A Dept. of Energy Lawrence Berkeley National Laboratory report released in December shows that, after remaining virtually unchanged from 2008 to 2009, the price of installed solar photovoltaic (PV) power systems in the U.S. declined sharply in 2010.

Government subsidies spur market growth and demand in the U.S., as in Spain and Germany.
Photo Courtesy U.S. DOE
Government subsidies spur market growth and demand in the U.S., as in Spain and Germany.

“PV has priced itself into the market and is now competitive with other renewables,” says Art Larson, a spokesman for San Diego Gas and Electric. The utility signed its first three PV projects in 2010. A total of 305 MW of PV will come under contract in California’s Imperial Valley once construction is complete in 2014.

Based on data from 78,000 PV systems, which is 70% of all grid-connected PV capacity installed in the U.S., the report notes that the average cost of systems installed through the California Solar Initiative (CSI) program declined by $1 per watt during the first 10 months of 2010. The average cost of systems installed in New Jersey declined by $1.20 /W during the first six months of 2010.

The report shows “significant” economies of scale: systems of less than 2 kW completed in 2009 averaged $9.9/W, while those of greater than 1,000 kW averaged $7/W, or 29% less. Systems installed on new homes cost $1.60/W less than comparably sized systems installed in rooftop retrofit applications.

“International experience suggests that greater near-term cost reductions may be possible with increased market scale in the United States,” the authors conclude, citing the installed cost of $4.7/W for small residential systems in Germany.
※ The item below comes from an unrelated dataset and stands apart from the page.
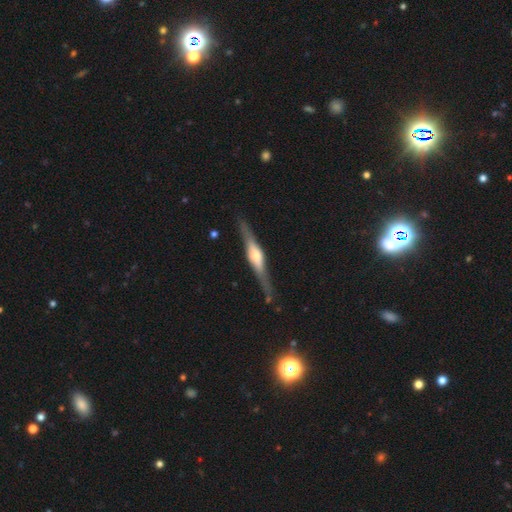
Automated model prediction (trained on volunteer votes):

Cara Libby, project manager at the Electric Power Research Institute, credits slightly lower demand and subsidies globally for the lower prices. In Europe, “infeed tariffs,” or subsidies, were decreased drastically in Germany and Spain in 2010 after they were oversubscribed. In Spain, the response was six times higher than expected, leaving the government to pay more than it had budgeted. “Demand will continue in the U.S., however, as public policy will require utilities to buy alternative energy,” Libby said.
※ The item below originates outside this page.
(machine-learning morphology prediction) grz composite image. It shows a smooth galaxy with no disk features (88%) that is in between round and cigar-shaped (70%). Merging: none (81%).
Libby predicted that, as prices continue to decrease, margins will shrink, forcing manufacturers to look for economies of scale, more standardized modules and innovative business practices.

Mike Marelli, Southern California Edison director of contracts for renewable and alternative power development, predicts PV would lead alternative-energy growth in 2011. He touts solar’s advantages: rooftop installation, which cuts transmission costs, a smaller footprint and easier permitting. “It has become very competitive with other alternative-energy sources,” he says.

PV’s future is not all sunny, however. For undisclosed reasons, the utility just canceled a 709-MW contract with San Jose, Calif.-based Tessera Inc. for 26,540 SunCatcher Stirling solar dishes planned for the Mojave Desert.